EXERCISE GOAL ->
Copy the full listing below word for word, leaving out the pictures.

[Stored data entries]
┏━━

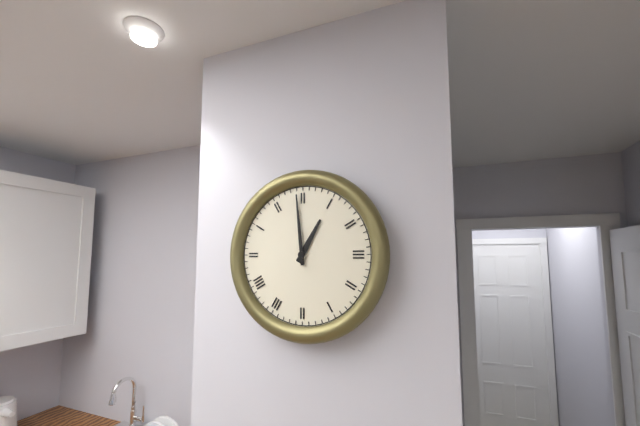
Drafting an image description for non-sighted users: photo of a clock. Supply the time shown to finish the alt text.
12:59
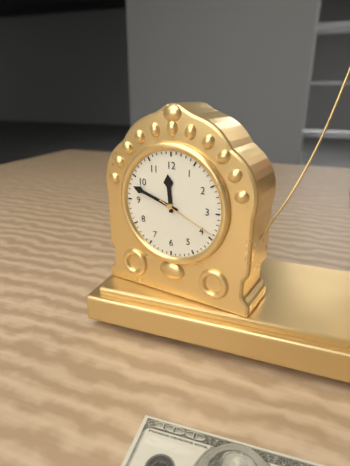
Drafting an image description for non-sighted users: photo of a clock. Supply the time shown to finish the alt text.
11:48:19
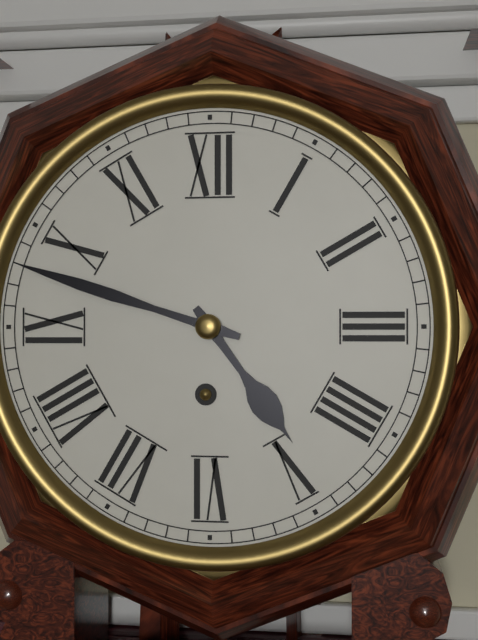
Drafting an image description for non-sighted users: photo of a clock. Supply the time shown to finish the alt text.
4:48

┗━━

SOLUTION TO THE EXERCISE ->
Drafting an image description for non-sighted users: photo of a clock. Supply the time shown to finish the alt text.
12:59
Drafting an image description for non-sighted users: photo of a clock. Supply the time shown to finish the alt text.
11:48:19
Drafting an image description for non-sighted users: photo of a clock. Supply the time shown to finish the alt text.
4:48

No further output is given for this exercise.